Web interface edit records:
+ + + + + + +

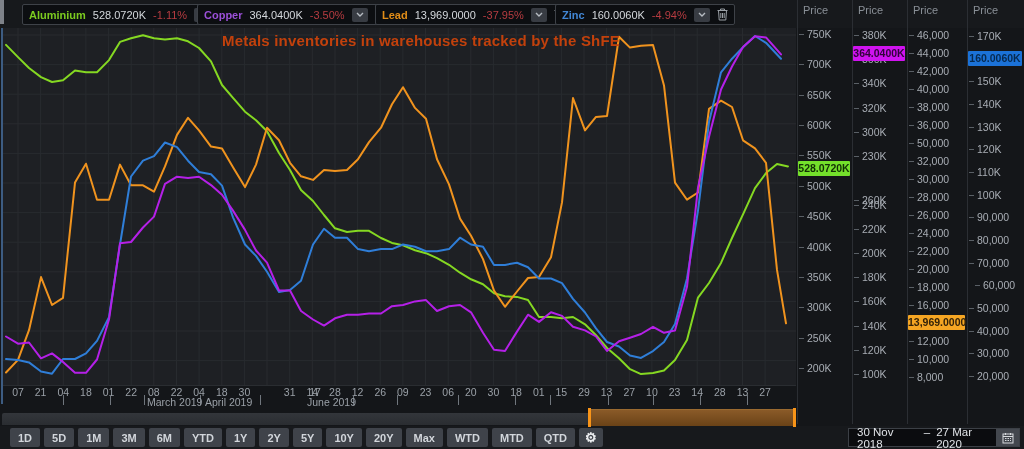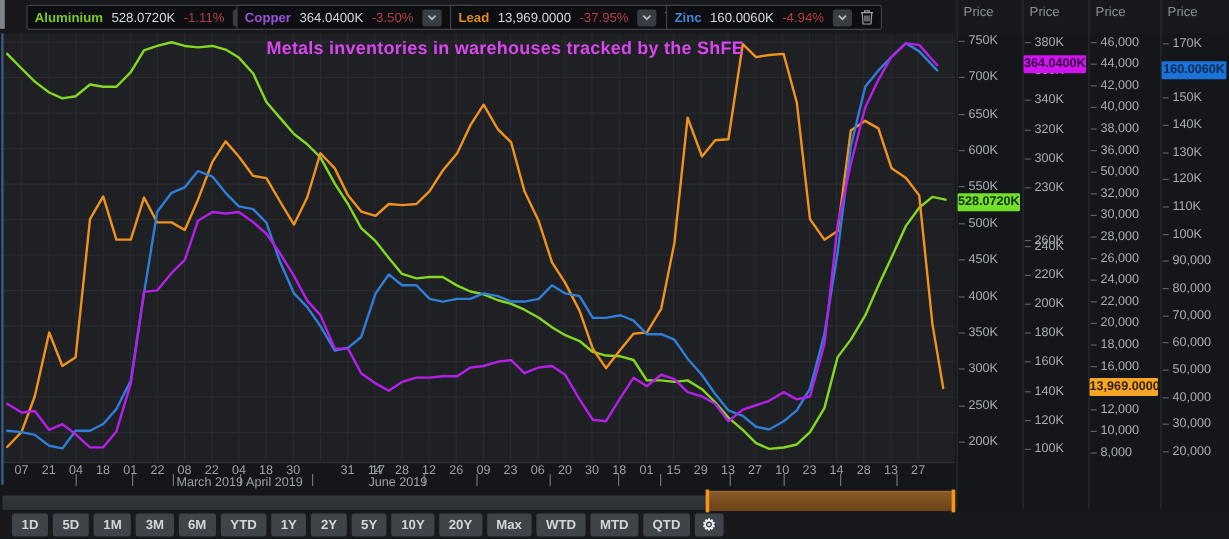--- a/index.html
+++ b/index.html
@@ -23,7 +23,7 @@
   
   #chart-svg { position:absolute; left:0; top:0; }
   #chart-title { position:absolute; left:222px; top:32px; font-size:15px; font-weight:bold;
-    color:#d946ef; letter-spacing:.2px; }
+    color:#c2410c; letter-spacing:.2px; }
 
   
   .axis-col { position:absolute; top:0; height:424px; }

+ + + + + + +

> **The problem**
Count the lines in the data that contain the string "spacing", and give nothing but that number.

> **Expected answer**
2